The house is a sort of luxury log cabin made of high finish knotty pine. From the front entrance, you immediately enter a two-story great room with a picture window and mountain view. It was not at all what I expected. Their house in Jamaica Plain is a ramshackle Victorian that Linda inherited from her family, what one might call shabby genteel. Every inch of wall space is covered with framed artwork, an eclectic collection amassed from several generations of world travel. The living room has built-in shelves packed with dusty, hardbacks from a previous generation.
They seem to have taken on a wholly different identity in the Berkshires. Their summer house was spare. No artwork or books adorned the walls. Perhaps this was born of the necessity of renting the house out to strangers, as they had over the years. But I couldn’t stop thinking about this alternative George and Linda and the ways in which we are shaped by our surroundings. The house revealed less of their personality, yet was somehow more ostentatious, a display of wealth that would have embarrassed them in JP.
My expectations were upended in more ways than one. Instead of solitude in a dank old summer house, I felt like an unwelcome visitor in a faux rustic playpen. I was also a third wheel, as Dexter was there with his girlfriend Leanne. I knew a little bit about Dexter from his parents and sensed he had led a charmed life. Reports from his parents were basically of the proud, glowing variety, a habit born of ceaseless competition with friends over whose adult kids were the most successful.

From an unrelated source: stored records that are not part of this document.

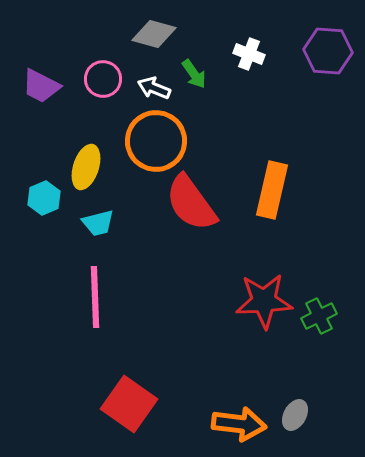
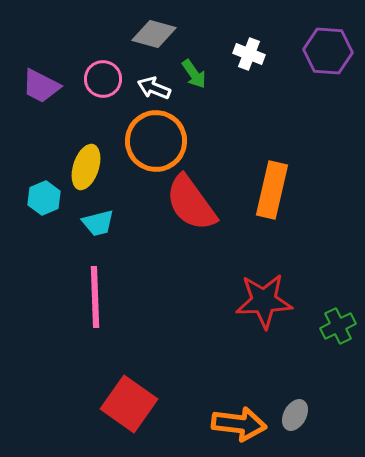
green cross: moved 19 px right, 10 px down
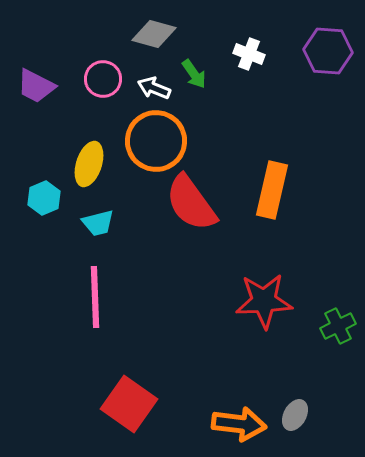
purple trapezoid: moved 5 px left
yellow ellipse: moved 3 px right, 3 px up
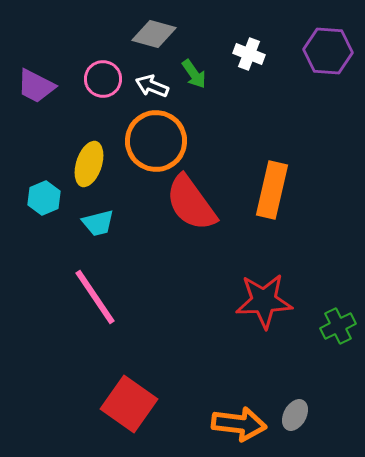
white arrow: moved 2 px left, 2 px up
pink line: rotated 32 degrees counterclockwise
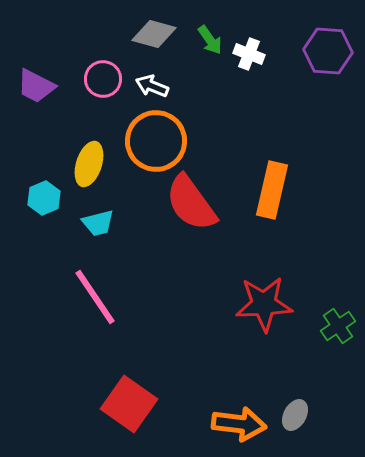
green arrow: moved 16 px right, 34 px up
red star: moved 3 px down
green cross: rotated 8 degrees counterclockwise
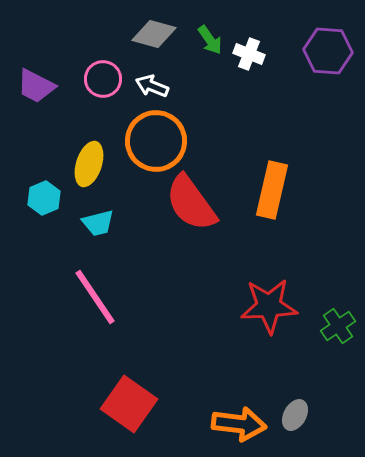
red star: moved 5 px right, 2 px down
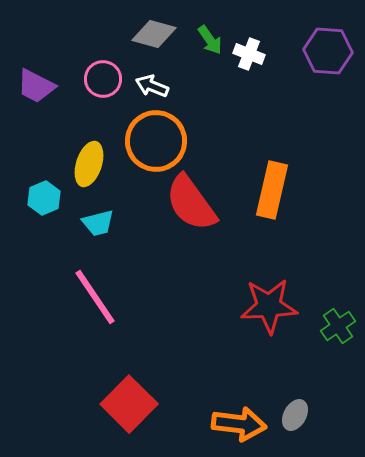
red square: rotated 10 degrees clockwise
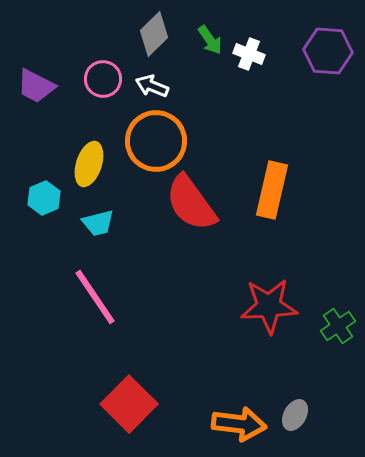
gray diamond: rotated 60 degrees counterclockwise
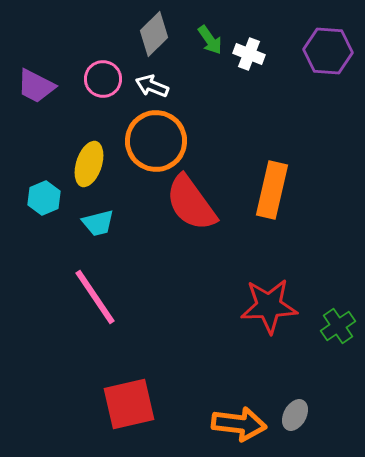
red square: rotated 32 degrees clockwise
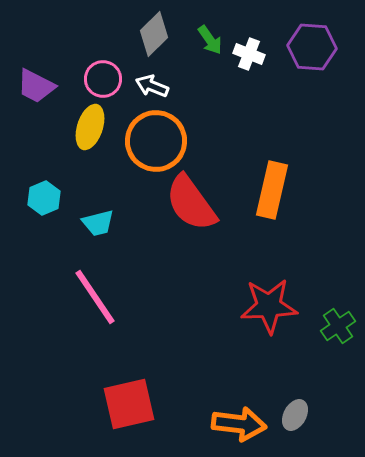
purple hexagon: moved 16 px left, 4 px up
yellow ellipse: moved 1 px right, 37 px up
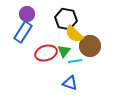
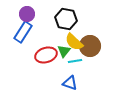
yellow semicircle: moved 8 px down
red ellipse: moved 2 px down
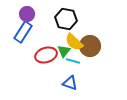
cyan line: moved 2 px left; rotated 24 degrees clockwise
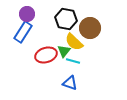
brown circle: moved 18 px up
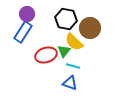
cyan line: moved 5 px down
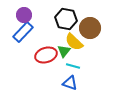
purple circle: moved 3 px left, 1 px down
blue rectangle: rotated 10 degrees clockwise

The facts as presented by his parents were as follows: Dexter had dropped out of Columbia’s School of International and Public Affairs to start his own technology security company, which had secured the business of several important overseas clients. Dexter met Leanne at Columbia, where she was a rising star at the graduate School of Journalism. Leanne was raised by a working class, single mom in a small town in western Pennsylvania, from which she had escaped through a combination of keen intelligence and grit.
As for the relationship, the two parents did not see eye to eye. George had no issue with Leanne. He thought she had “a real head on her shoulders,” was “going places,” and was generally a positive influence on Dexter. Linda was skeptical, seeing her as a hopeless striver who would drop Dexter as soon as he was no longer useful to her.
Knowing so much about them, while they hardly knew me from Adam, made me feel a bit like a voyeur. When I arrived, Leanne was preparing a gourmet meal from a recipe on her iPad while enjoying a glass of Bordeaux. She had the look of someone who had arrived. But as the night progressed, I watched her slowly numb herself with wine and I tried to figure out why.
Leanne had completely reinvented herself, but had lost something essential along the way. She had a great deal of pride, feeling superior to all those she had left behind in the small town where she had grown up, yet at the same time superior to all the entitled rich kids she had outshined when she got to the big city. Now she was living behind thick castle walls of her own creation and needed something to dull the pain of her loneliness.